Pigalle (/fr/) is an area in Paris, France, around the Place Pigalle, on the border between the 9th and the 18th arrondissements. It is named after the sculptor Jean-Baptiste Pigalle (1714–1785).

Pigalle is famous for being a tourist district, with many sex shops, theatres and adult shows on Place Pigalle and the main boulevards. The neighbourhood's raunchy reputation led to its Second World War nickname of "Pig Alley" by Allied soldiers. Le Divan du Monde and the Moulin Rouge, a world-famous cabaret, are both located in Pigalle.

==History==
Henri Toulouse-Lautrec's studio was here. Pablo Picasso, Vincent van Gogh and Maurice Neumont also lived here, as did André Breton, and in 1928 Josephine Baker opened her first nightclub next door to Breton's apartment.

American-born jazz singer Adelaide Hall lived in Pigalle in 1937–1938 and opened her nightclub La Grosse Pomme ("the Big Apple") at 73 Rue Pigalle. Other nightclubs in Rue Pigalle during the late 1930s included the Moon Rousse and Caravan, where Django Reinhardt played.

It was the home of the Grand Guignol theatre, which closed in 1962. However, the theatre building still stands.

Pigalle is well known to tourists who want to experience "Paris by night". It is home to some of Paris' most famous cabarets (the Moulin Rouge, for instance, was immortalised by artist Toulouse-Lautrec as well as Hollywood), as well as topless and nude shows.

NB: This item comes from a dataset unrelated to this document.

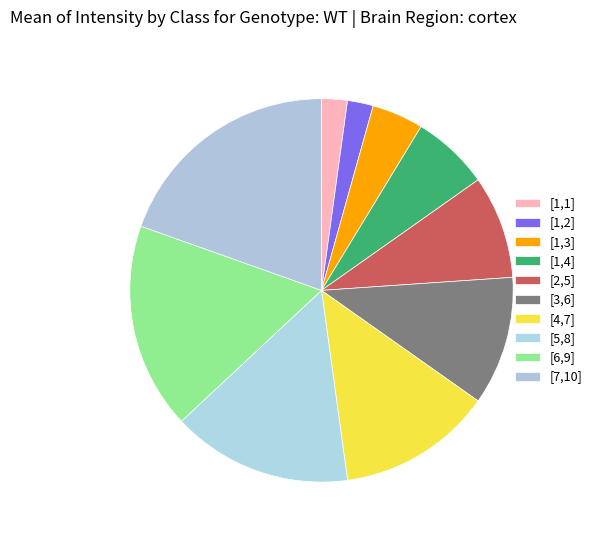

Combined, what portion of the pie is [6,9] and [1,2]?

19.6%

The area to the south of Place Pigalle is devoted to musical instruments and equipment shops, especially for popular music. A section of the rue de Douai consists solely of stores selling guitars, drums and musical accessories.

Pigalle was one end-point of the RATP Montmartrobus (Autobus électrique Gépébus Oréos 55E, now public bus #40 serving the area) and is at the Pigalle stop of the Paris Métro.

==In popular culture==
- Georges Ulmer wrote Pigalle in 1946, and performed it himself.
- Maurice Chevalier wrote a song entitled "Place Pigalle".
- Édith Piaf made an album titled La Rue Pigalle.
- Bill Ramsey sang a song entitled "Pigalle" in the 1961 Austrian film The Adventures of Count Bobby directed by Géza von Cziffra.
- The police comedy My New Partner (1984) is set in Pigalle.
- Singer/songwriter Grant Hart describes buying heroin in Pigalle in his 1989 track "The Main".
- The French rapper Stomy Bugsy released a track named "J'suis né à Pigalle" on his album 4ème Round (2003).
- The American jazz singer Madeleine Peyroux's album Bare Bones (2009) contains a track entitled "Our Lady of Pigalle".
- The American pop band Sparks mentioned the district in the lyrics of "Sextown U.S.A.".
- The French luxury shoe designer Christian Louboutin has named one of his shoe models "Pigalle".
- The French DJ DJ Snake released a track named "Pigalle" on his album Encore (2016).
- In Grand Theft Auto V, a classic French sports car is named the Pigalle.
- In the film Midnight in Paris, when walking with Gil, Adriana mentions that she and her roommate paid a girl from Pigalle to "come and teach us all her tricks".
- The Italian pop band Matia Bazar mentioned the district in the lyrics of "Souvenir".
- The Italian songwriter Achille Lauro released a track named "Marilù" in which he mentions the Pigalle ("Una notte a Pigalle").
- The French singer and songwriter Barbara Pravi released a track named "Pigalle" on her album Reviens pour l'hiver (2020).
- The British singer and songwriter Morrissey released a track named "The Monsters of Pig Alley" on his album Make-Up Is a Lie.